Comment, alors, l'élite britannique a-t-elle réussi cette première prolongation soutenue de la durée de vie moyenne ? L'histoire classique des progrès de la santé depuis l'âge est l'invention par Edward Jenner du vaccin contre la variole, qui se classe aux côtés de la pomme de Newton et du cerf-volant de Franklin parmi les récits les plus familiers de l'histoire de la science. Après avoir remarqué que l'exposition à une maladie connexe appelée cowpox - souvent contractée par les travailleurs laitiers - semblait prévenir des infections de variole plus dangereuses, Jenner a gratté du pus des cloques de cowpox d'une laitière, puis a inséré le matériau, via des incisions faites avec une lancette, dans les bras d'un garçon de 8 ans. Après avoir développé une légère fièvre, le garçon s'est rapidement révélé immunisé contre la variole, le virus qui cause la variole. En tant que première véritable vaccination, l'expérience de Jenner a en effet marqué un tournant dans l'histoire de la médecine et dans l'interaction ancienne entre les humains et les micro-organismes. Mais le triomphe de Jenner ne se produisit qu'en mai 1796, bien après le décollage initial de l'espérance de vie parmi l'élite britannique. Le timing suggère qu'une innovation antérieure était très probablement à l'origine d'une grande partie des progrès initiaux, une innovation qui a pris naissance loin des centres de la science et de la médecine occidentales : la variolation.

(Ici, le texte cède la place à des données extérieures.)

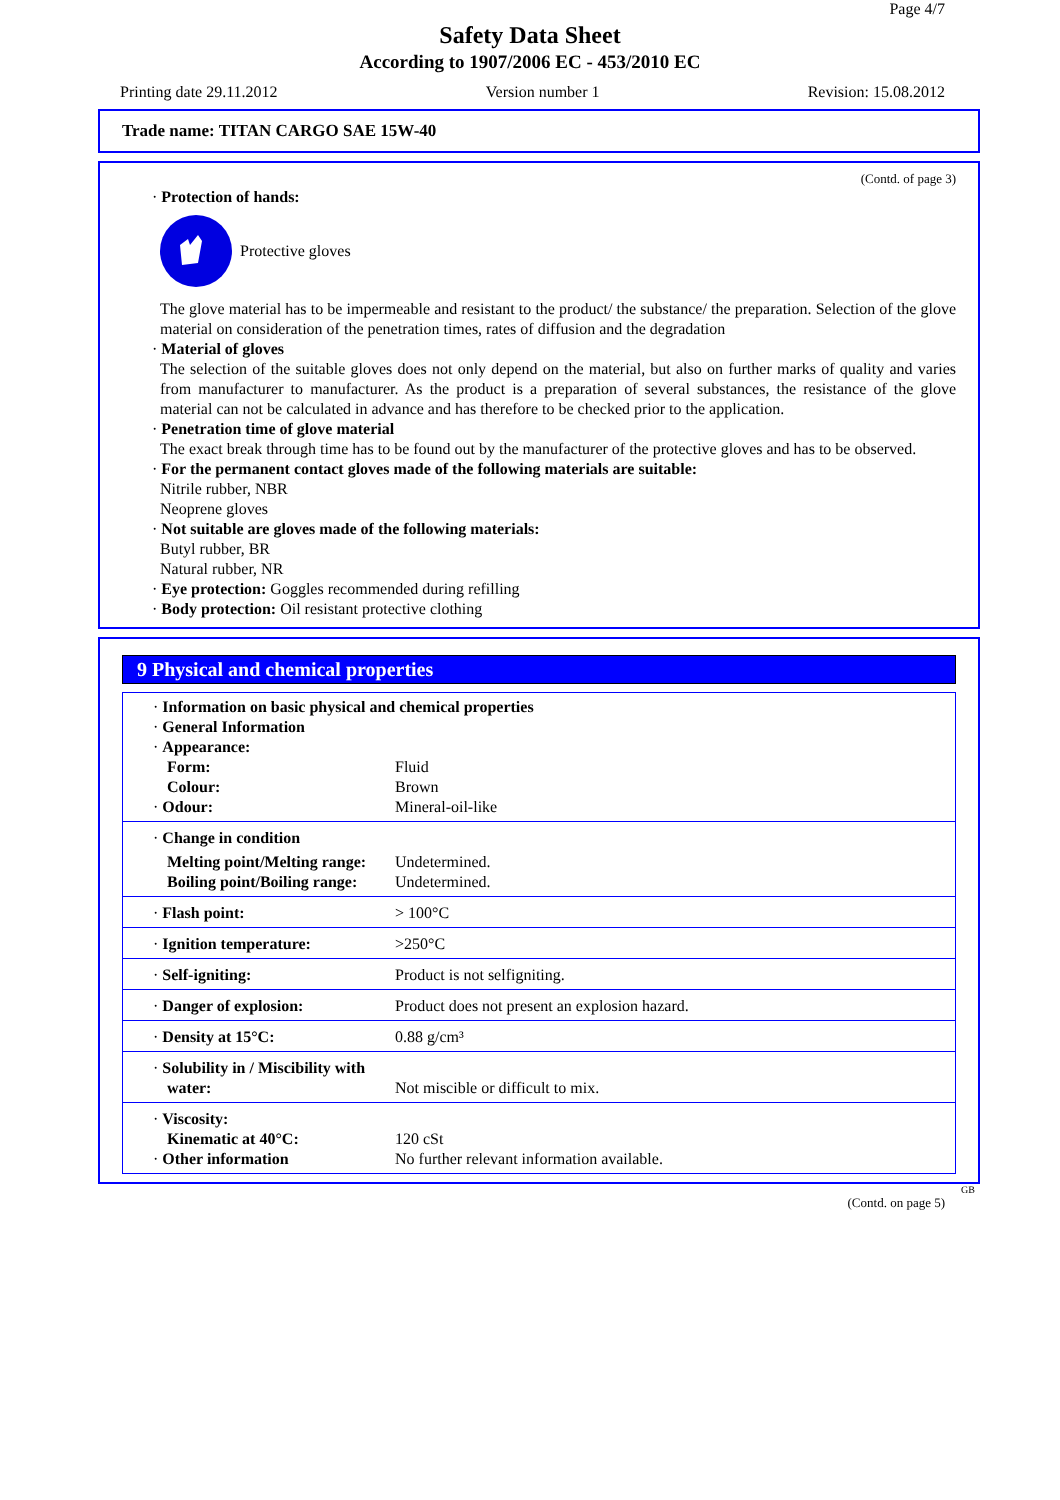Page 4/7
Safety Data Sheet
According to 1907/2006 EC - 453/2010 EC
Printing date 29.11.2012 Version number 1 Revision: 15.08.2012
Trade name: TITAN CARGO SAE 15W-40
(Contd. of page 3)
· Protection of hands:
Protective gloves
The glove material has to be impermeable and resistant to the product/ the substance/ the preparation. Selection of the glove material on consideration of the penetration times, rates of diffusion and the degradation
· Material of gloves
The selection of the suitable gloves does not only depend on the material, but also on further marks of quality and varies from manufacturer to manufacturer. As the product is a preparation of several substances, the resistance of the glove material can not be calculated in advance and has therefore to be checked prior to the application.
· Penetration time of glove material
The exact break through time has to be found out by the manufacturer of the protective gloves and has to be observed.
· For the permanent contact gloves made of the following materials are suitable:
Nitrile rubber, NBR
Neoprene gloves
· Not suitable are gloves made of the following materials:
Butyl rubber, BR
Natural rubber, NR
· Eye protection: Goggles recommended during refilling
· Body protection: Oil resistant protective clothing
9 Physical and chemical properties
| · Information on basic physical and chemical properties · General Information · Appearance: | |
| Form: | Fluid |
| Colour: | Brown |
| · Odour: | Mineral-oil-like |
| · Change in condition | |
| Melting point/Melting range: | Undetermined. |
| Boiling point/Boiling range: | Undetermined. |
| · Flash point: | > 100°C |
| · Ignition temperature: | >250°C |
| · Self-igniting: | Product is not selfigniting. |
| · Danger of explosion: | Product does not present an explosion hazard. |
| · Density at 15°C: | 0.88 g/cm³ |
| · Solubility in / Miscibility with water: | Not miscible or difficult to mix. |
| · Viscosity: Kinematic at 40°C: · Other information | 120 cSt No further relevant information available. |
GB
(Contd. on page 5)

Personne ne sait exactement quand et où la variolation, une sorte de proto-vaccination qui implique une exposition directe à de petites quantités du virus lui-même, a été pratiquée pour la première fois. Certains récits suggèrent qu'il pourrait provenir du sous-continent indien il y a des milliers d'années. L'historien Joseph Needham a décrit un variolater du 10ème siècle, peut-être un ermite taoïste, du Sichuan qui a apporté la technique à la cour royale après la mort du fils d'un ministre chinois de la variole. Quelles que soient ses origines, le dossier historique est clair que la pratique s'était répandue dans toute la Chine, l'Inde et la Perse dans les années 1600. Les Africains réduits en esclavage ont introduit la technique dans les colonies américaines. Comme beaucoup d'idées géniales, elle a peut-être été découverte plusieurs fois de manière indépendante dans des régions du monde non connectées. Il est possible, en fait, que l'adoption de la variolation ait également augmenté temporairement l'espérance de vie dans ces régions, mais le manque de dossiers de santé rend cela impossible à déterminer. Tout ce que nous pouvons dire avec certitude, c'est que toute augmentation qui aurait pu se produire avait disparu au moment où des pays comme la Chine ou l'Inde ont commencé à conserver des données précises sur la durée de vie.